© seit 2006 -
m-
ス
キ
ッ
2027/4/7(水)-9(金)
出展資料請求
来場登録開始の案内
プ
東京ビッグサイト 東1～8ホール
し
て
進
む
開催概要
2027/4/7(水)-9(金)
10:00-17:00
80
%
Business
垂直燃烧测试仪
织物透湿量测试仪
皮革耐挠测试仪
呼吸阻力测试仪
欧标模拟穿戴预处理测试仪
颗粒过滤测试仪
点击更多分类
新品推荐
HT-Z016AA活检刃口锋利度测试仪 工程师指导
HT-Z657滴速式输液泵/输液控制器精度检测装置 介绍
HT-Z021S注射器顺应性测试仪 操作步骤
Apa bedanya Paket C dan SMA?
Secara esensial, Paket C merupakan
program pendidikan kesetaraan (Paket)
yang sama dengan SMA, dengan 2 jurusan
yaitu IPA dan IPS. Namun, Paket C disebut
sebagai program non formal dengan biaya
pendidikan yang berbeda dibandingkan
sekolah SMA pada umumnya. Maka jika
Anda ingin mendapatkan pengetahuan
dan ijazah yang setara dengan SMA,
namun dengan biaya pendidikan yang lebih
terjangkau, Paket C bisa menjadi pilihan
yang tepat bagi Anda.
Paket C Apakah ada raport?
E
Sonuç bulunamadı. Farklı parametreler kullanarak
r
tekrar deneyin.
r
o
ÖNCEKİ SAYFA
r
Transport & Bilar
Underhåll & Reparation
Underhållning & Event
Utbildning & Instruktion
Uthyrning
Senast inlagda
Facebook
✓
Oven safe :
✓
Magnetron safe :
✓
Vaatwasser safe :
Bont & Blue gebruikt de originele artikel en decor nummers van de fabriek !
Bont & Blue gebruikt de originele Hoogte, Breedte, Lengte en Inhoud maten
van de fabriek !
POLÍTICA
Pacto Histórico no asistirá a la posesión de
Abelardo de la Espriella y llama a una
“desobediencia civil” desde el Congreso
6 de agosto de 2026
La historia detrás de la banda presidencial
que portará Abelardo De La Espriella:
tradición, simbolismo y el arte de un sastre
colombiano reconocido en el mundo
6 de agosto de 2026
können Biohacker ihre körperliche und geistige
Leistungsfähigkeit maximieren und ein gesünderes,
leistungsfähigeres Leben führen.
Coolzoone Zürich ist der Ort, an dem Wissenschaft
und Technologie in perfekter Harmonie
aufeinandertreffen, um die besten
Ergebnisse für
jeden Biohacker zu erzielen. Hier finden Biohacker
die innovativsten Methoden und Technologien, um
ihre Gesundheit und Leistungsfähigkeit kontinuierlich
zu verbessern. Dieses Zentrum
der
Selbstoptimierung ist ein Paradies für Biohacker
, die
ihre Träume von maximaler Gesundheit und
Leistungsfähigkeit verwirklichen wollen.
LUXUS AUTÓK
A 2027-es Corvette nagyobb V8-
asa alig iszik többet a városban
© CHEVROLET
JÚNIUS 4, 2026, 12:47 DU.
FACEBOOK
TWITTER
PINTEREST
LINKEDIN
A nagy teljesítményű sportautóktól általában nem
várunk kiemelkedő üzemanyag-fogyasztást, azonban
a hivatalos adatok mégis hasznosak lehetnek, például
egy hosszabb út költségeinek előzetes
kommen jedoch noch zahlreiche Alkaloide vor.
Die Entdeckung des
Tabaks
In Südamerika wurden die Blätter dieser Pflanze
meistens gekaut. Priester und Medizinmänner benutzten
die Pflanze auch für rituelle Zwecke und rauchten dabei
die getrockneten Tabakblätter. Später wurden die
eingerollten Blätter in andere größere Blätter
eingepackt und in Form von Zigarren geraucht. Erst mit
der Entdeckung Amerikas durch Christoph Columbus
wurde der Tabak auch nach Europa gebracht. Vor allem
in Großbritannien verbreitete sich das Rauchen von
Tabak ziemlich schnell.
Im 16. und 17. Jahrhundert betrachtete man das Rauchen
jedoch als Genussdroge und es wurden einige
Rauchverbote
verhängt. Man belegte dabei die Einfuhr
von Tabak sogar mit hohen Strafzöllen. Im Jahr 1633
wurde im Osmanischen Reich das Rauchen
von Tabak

----

• _What you are asked to do_
Retype the text of every entry above, line for line, keeping each character unchanged.

• _Reply to the task_
© seit 2006 -
m-
ス
キ
ッ
2027/4/7(水)-9(金)
出展資料請求
来場登録開始の案内
プ
東京ビッグサイト 東1～8ホール
し
て
進
む
開催概要
2027/4/7(水)-9(金)
10:00-17:00
80
%
Business
垂直燃烧测试仪
织物透湿量测试仪
皮革耐挠测试仪
呼吸阻力测试仪
欧标模拟穿戴预处理测试仪
颗粒过滤测试仪
点击更多分类
新品推荐
HT-Z016AA活检刃口锋利度测试仪 工程师指导
HT-Z657滴速式输液泵/输液控制器精度检测装置 介绍
HT-Z021S注射器顺应性测试仪 操作步骤
Apa bedanya Paket C dan SMA?
Secara esensial, Paket C merupakan
program pendidikan kesetaraan (Paket)
yang sama dengan SMA, dengan 2 jurusan
yaitu IPA dan IPS. Namun, Paket C disebut
sebagai program non formal dengan biaya
pendidikan yang berbeda dibandingkan
sekolah SMA pada umumnya. Maka jika
Anda ingin mendapatkan pengetahuan
dan ijazah yang setara dengan SMA,
namun dengan biaya pendidikan yang lebih
terjangkau, Paket C bisa menjadi pilihan
yang tepat bagi Anda.
Paket C Apakah ada raport?
E
Sonuç bulunamadı. Farklı parametreler kullanarak
r
tekrar deneyin.
r
o
ÖNCEKİ SAYFA
r
Transport & Bilar
Underhåll & Reparation
Underhållning & Event
Utbildning & Instruktion
Uthyrning
Senast inlagda
Facebook
✓
Oven safe :
✓
Magnetron safe :
✓
Vaatwasser safe :
Bont & Blue gebruikt de originele artikel en decor nummers van de fabriek !
Bont & Blue gebruikt de originele Hoogte, Breedte, Lengte en Inhoud maten
van de fabriek !
POLÍTICA
Pacto Histórico no asistirá a la posesión de
Abelardo de la Espriella y llama a una
“desobediencia civil” desde el Congreso
6 de agosto de 2026
La historia detrás de la banda presidencial
que portará Abelardo De La Espriella:
tradición, simbolismo y el arte de un sastre
colombiano reconocido en el mundo
6 de agosto de 2026
können Biohacker ihre körperliche und geistige
Leistungsfähigkeit maximieren und ein gesünderes,
leistungsfähigeres Leben führen.
Coolzoone Zürich ist der Ort, an dem Wissenschaft
und Technologie in perfekter Harmonie
aufeinandertreffen, um die besten
Ergebnisse für
jeden Biohacker zu erzielen. Hier finden Biohacker
die innovativsten Methoden und Technologien, um
ihre Gesundheit und Leistungsfähigkeit kontinuierlich
zu verbessern. Dieses Zentrum
der
Selbstoptimierung ist ein Paradies für Biohacker
, die
ihre Träume von maximaler Gesundheit und
Leistungsfähigkeit verwirklichen wollen.
LUXUS AUTÓK
A 2027-es Corvette nagyobb V8-
asa alig iszik többet a városban
© CHEVROLET
JÚNIUS 4, 2026, 12:47 DU.
FACEBOOK
TWITTER
PINTEREST
LINKEDIN
A nagy teljesítményű sportautóktól általában nem
várunk kiemelkedő üzemanyag-fogyasztást, azonban
a hivatalos adatok mégis hasznosak lehetnek, például
egy hosszabb út költségeinek előzetes
kommen jedoch noch zahlreiche Alkaloide vor.
Die Entdeckung des
Tabaks
In Südamerika wurden die Blätter dieser Pflanze
meistens gekaut. Priester und Medizinmänner benutzten
die Pflanze auch für rituelle Zwecke und rauchten dabei
die getrockneten Tabakblätter. Später wurden die
eingerollten Blätter in andere größere Blätter
eingepackt und in Form von Zigarren geraucht. Erst mit
der Entdeckung Amerikas durch Christoph Columbus
wurde der Tabak auch nach Europa gebracht. Vor allem
in Großbritannien verbreitete sich das Rauchen von
Tabak ziemlich schnell.
Im 16. und 17. Jahrhundert betrachtete man das Rauchen
jedoch als Genussdroge und es wurden einige
Rauchverbote
verhängt. Man belegte dabei die Einfuhr
von Tabak sogar mit hohen Strafzöllen. Im Jahr 1633
wurde im Osmanischen Reich das Rauchen
von Tabak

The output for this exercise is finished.